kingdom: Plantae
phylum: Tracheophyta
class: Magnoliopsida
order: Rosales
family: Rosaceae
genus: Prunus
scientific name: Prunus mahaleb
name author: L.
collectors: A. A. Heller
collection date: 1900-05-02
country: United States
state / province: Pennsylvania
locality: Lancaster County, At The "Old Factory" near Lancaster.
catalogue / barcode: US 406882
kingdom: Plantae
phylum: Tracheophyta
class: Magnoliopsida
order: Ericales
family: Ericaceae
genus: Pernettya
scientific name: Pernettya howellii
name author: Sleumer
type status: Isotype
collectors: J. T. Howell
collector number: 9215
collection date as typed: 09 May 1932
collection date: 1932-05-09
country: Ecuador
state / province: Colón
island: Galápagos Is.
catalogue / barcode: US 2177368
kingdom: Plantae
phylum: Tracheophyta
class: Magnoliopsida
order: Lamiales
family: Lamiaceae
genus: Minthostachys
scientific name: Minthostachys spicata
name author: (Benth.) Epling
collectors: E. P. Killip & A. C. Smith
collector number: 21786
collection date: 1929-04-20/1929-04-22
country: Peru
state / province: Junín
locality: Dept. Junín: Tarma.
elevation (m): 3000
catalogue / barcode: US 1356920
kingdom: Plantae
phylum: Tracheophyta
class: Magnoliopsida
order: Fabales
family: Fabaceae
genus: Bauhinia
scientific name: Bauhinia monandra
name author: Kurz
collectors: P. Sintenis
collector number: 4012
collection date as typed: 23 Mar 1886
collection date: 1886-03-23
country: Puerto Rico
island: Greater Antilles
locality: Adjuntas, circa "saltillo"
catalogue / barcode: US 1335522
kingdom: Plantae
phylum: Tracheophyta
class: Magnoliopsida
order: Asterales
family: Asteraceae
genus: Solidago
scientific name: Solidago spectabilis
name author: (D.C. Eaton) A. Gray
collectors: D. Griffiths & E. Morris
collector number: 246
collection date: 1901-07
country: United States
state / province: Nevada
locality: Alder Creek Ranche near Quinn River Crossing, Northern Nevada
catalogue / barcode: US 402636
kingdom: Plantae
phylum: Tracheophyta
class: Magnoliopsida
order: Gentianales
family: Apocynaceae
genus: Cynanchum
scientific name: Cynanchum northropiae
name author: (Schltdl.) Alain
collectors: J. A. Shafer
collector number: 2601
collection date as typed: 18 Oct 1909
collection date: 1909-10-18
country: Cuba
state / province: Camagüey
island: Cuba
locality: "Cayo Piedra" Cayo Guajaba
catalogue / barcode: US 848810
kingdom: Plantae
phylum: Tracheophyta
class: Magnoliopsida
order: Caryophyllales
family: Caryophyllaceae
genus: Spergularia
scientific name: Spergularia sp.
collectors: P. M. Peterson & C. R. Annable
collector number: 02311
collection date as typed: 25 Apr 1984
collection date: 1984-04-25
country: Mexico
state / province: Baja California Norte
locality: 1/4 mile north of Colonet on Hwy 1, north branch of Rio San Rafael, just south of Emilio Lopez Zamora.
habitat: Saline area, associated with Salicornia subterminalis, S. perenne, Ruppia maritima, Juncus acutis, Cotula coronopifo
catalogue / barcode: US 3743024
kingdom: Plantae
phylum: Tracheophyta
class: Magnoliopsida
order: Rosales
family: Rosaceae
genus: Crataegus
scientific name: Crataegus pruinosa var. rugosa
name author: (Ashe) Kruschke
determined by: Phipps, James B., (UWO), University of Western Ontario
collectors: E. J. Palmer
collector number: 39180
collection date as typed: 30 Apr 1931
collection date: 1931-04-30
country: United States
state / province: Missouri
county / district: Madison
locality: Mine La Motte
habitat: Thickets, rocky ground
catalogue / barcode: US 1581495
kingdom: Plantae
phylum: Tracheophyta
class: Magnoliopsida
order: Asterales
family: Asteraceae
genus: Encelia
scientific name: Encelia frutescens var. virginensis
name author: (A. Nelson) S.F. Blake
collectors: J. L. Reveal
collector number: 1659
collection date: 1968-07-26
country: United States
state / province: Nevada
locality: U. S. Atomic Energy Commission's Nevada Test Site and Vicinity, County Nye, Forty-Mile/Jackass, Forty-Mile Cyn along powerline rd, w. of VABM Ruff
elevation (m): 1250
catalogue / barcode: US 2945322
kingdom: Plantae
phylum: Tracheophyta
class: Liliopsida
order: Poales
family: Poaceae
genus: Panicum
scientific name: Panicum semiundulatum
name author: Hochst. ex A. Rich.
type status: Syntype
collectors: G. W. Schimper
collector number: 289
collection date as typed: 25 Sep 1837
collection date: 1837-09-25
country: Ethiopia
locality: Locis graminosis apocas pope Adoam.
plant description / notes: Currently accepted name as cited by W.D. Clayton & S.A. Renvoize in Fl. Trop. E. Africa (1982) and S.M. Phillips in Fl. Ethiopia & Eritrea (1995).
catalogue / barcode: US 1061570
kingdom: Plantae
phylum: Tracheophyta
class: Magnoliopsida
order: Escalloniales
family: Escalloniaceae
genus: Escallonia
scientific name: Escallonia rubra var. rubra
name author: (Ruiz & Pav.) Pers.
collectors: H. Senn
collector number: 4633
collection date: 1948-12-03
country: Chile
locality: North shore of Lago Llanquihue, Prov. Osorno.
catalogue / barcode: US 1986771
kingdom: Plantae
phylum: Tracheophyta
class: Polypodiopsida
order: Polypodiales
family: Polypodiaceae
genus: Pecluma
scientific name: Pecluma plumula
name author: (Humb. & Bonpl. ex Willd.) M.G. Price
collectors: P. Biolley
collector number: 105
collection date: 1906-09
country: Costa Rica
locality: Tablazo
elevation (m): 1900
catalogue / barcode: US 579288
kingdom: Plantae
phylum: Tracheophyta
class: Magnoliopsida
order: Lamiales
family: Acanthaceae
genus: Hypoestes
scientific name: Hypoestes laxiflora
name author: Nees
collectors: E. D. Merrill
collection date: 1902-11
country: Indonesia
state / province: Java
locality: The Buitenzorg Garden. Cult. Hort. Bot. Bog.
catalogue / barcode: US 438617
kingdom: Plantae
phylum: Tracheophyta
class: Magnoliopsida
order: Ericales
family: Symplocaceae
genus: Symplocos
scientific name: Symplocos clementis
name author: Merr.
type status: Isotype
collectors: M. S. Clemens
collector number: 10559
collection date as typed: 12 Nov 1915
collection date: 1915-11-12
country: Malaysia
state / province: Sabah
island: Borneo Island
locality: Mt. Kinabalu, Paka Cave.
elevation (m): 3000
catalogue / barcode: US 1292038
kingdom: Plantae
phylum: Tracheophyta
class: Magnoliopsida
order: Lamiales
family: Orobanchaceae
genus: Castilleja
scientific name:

= = = = =

**Short task**
Print all of the entries above again, reproducing every line without alteration.

**Full response**
kingdom: Plantae
phylum: Tracheophyta
class: Magnoliopsida
order: Rosales
family: Rosaceae
genus: Prunus
scientific name: Prunus mahaleb
name author: L.
collectors: A. A. Heller
collection date: 1900-05-02
country: United States
state / province: Pennsylvania
locality: Lancaster County, At The "Old Factory" near Lancaster.
catalogue / barcode: US 406882
kingdom: Plantae
phylum: Tracheophyta
class: Magnoliopsida
order: Ericales
family: Ericaceae
genus: Pernettya
scientific name: Pernettya howellii
name author: Sleumer
type status: Isotype
collectors: J. T. Howell
collector number: 9215
collection date as typed: 09 May 1932
collection date: 1932-05-09
country: Ecuador
state / province: Colón
island: Galápagos Is.
catalogue / barcode: US 2177368
kingdom: Plantae
phylum: Tracheophyta
class: Magnoliopsida
order: Lamiales
family: Lamiaceae
genus: Minthostachys
scientific name: Minthostachys spicata
name author: (Benth.) Epling
collectors: E. P. Killip & A. C. Smith
collector number: 21786
collection date: 1929-04-20/1929-04-22
country: Peru
state / province: Junín
locality: Dept. Junín: Tarma.
elevation (m): 3000
catalogue / barcode: US 1356920
kingdom: Plantae
phylum: Tracheophyta
class: Magnoliopsida
order: Fabales
family: Fabaceae
genus: Bauhinia
scientific name: Bauhinia monandra
name author: Kurz
collectors: P. Sintenis
collector number: 4012
collection date as typed: 23 Mar 1886
collection date: 1886-03-23
country: Puerto Rico
island: Greater Antilles
locality: Adjuntas, circa "saltillo"
catalogue / barcode: US 1335522
kingdom: Plantae
phylum: Tracheophyta
class: Magnoliopsida
order: Asterales
family: Asteraceae
genus: Solidago
scientific name: Solidago spectabilis
name author: (D.C. Eaton) A. Gray
collectors: D. Griffiths & E. Morris
collector number: 246
collection date: 1901-07
country: United States
state / province: Nevada
locality: Alder Creek Ranche near Quinn River Crossing, Northern Nevada
catalogue / barcode: US 402636
kingdom: Plantae
phylum: Tracheophyta
class: Magnoliopsida
order: Gentianales
family: Apocynaceae
genus: Cynanchum
scientific name: Cynanchum northropiae
name author: (Schltdl.) Alain
collectors: J. A. Shafer
collector number: 2601
collection date as typed: 18 Oct 1909
collection date: 1909-10-18
country: Cuba
state / province: Camagüey
island: Cuba
locality: "Cayo Piedra" Cayo Guajaba
catalogue / barcode: US 848810
kingdom: Plantae
phylum: Tracheophyta
class: Magnoliopsida
order: Caryophyllales
family: Caryophyllaceae
genus: Spergularia
scientific name: Spergularia sp.
collectors: P. M. Peterson & C. R. Annable
collector number: 02311
collection date as typed: 25 Apr 1984
collection date: 1984-04-25
country: Mexico
state / province: Baja California Norte
locality: 1/4 mile north of Colonet on Hwy 1, north branch of Rio San Rafael, just south of Emilio Lopez Zamora.
habitat: Saline area, associated with Salicornia subterminalis, S. perenne, Ruppia maritima, Juncus acutis, Cotula coronopifo
catalogue / barcode: US 3743024
kingdom: Plantae
phylum: Tracheophyta
class: Magnoliopsida
order: Rosales
family: Rosaceae
genus: Crataegus
scientific name: Crataegus pruinosa var. rugosa
name author: (Ashe) Kruschke
determined by: Phipps, James B., (UWO), University of Western Ontario
collectors: E. J. Palmer
collector number: 39180
collection date as typed: 30 Apr 1931
collection date: 1931-04-30
country: United States
state / province: Missouri
county / district: Madison
locality: Mine La Motte
habitat: Thickets, rocky ground
catalogue / barcode: US 1581495
kingdom: Plantae
phylum: Tracheophyta
class: Magnoliopsida
order: Asterales
family: Asteraceae
genus: Encelia
scientific name: Encelia frutescens var. virginensis
name author: (A. Nelson) S.F. Blake
collectors: J. L. Reveal
collector number: 1659
collection date: 1968-07-26
country: United States
state / province: Nevada
locality: U. S. Atomic Energy Commission's Nevada Test Site and Vicinity, County Nye, Forty-Mile/Jackass, Forty-Mile Cyn along powerline rd, w. of VABM Ruff
elevation (m): 1250
catalogue / barcode: US 2945322
kingdom: Plantae
phylum: Tracheophyta
class: Liliopsida
order: Poales
family: Poaceae
genus: Panicum
scientific name: Panicum semiundulatum
name author: Hochst. ex A. Rich.
type status: Syntype
collectors: G. W. Schimper
collector number: 289
collection date as typed: 25 Sep 1837
collection date: 1837-09-25
country: Ethiopia
locality: Locis graminosis apocas pope Adoam.
plant description / notes: Currently accepted name as cited by W.D. Clayton & S.A. Renvoize in Fl. Trop. E. Africa (1982) and S.M. Phillips in Fl. Ethiopia & Eritrea (1995).
catalogue / barcode: US 1061570
kingdom: Plantae
phylum: Tracheophyta
class: Magnoliopsida
order: Escalloniales
family: Escalloniaceae
genus: Escallonia
scientific name: Escallonia rubra var. rubra
name author: (Ruiz & Pav.) Pers.
collectors: H. Senn
collector number: 4633
collection date: 1948-12-03
country: Chile
locality: North shore of Lago Llanquihue, Prov. Osorno.
catalogue / barcode: US 1986771
kingdom: Plantae
phylum: Tracheophyta
class: Polypodiopsida
order: Polypodiales
family: Polypodiaceae
genus: Pecluma
scientific name: Pecluma plumula
name author: (Humb. & Bonpl. ex Willd.) M.G. Price
collectors: P. Biolley
collector number: 105
collection date: 1906-09
country: Costa Rica
locality: Tablazo
elevation (m): 1900
catalogue / barcode: US 579288
kingdom: Plantae
phylum: Tracheophyta
class: Magnoliopsida
order: Lamiales
family: Acanthaceae
genus: Hypoestes
scientific name: Hypoestes laxiflora
name author: Nees
collectors: E. D. Merrill
collection date: 1902-11
country: Indonesia
state / province: Java
locality: The Buitenzorg Garden. Cult. Hort. Bot. Bog.
catalogue / barcode: US 438617
kingdom: Plantae
phylum: Tracheophyta
class: Magnoliopsida
order: Ericales
family: Symplocaceae
genus: Symplocos
scientific name: Symplocos clementis
name author: Merr.
type status: Isotype
collectors: M. S. Clemens
collector number: 10559
collection date as typed: 12 Nov 1915
collection date: 1915-11-12
country: Malaysia
state / province: Sabah
island: Borneo Island
locality: Mt. Kinabalu, Paka Cave.
elevation (m): 3000
catalogue / barcode: US 1292038
kingdom: Plantae
phylum: Tracheophyta
class: Magnoliopsida
order: Lamiales
family: Orobanchaceae
genus: Castilleja
scientific name:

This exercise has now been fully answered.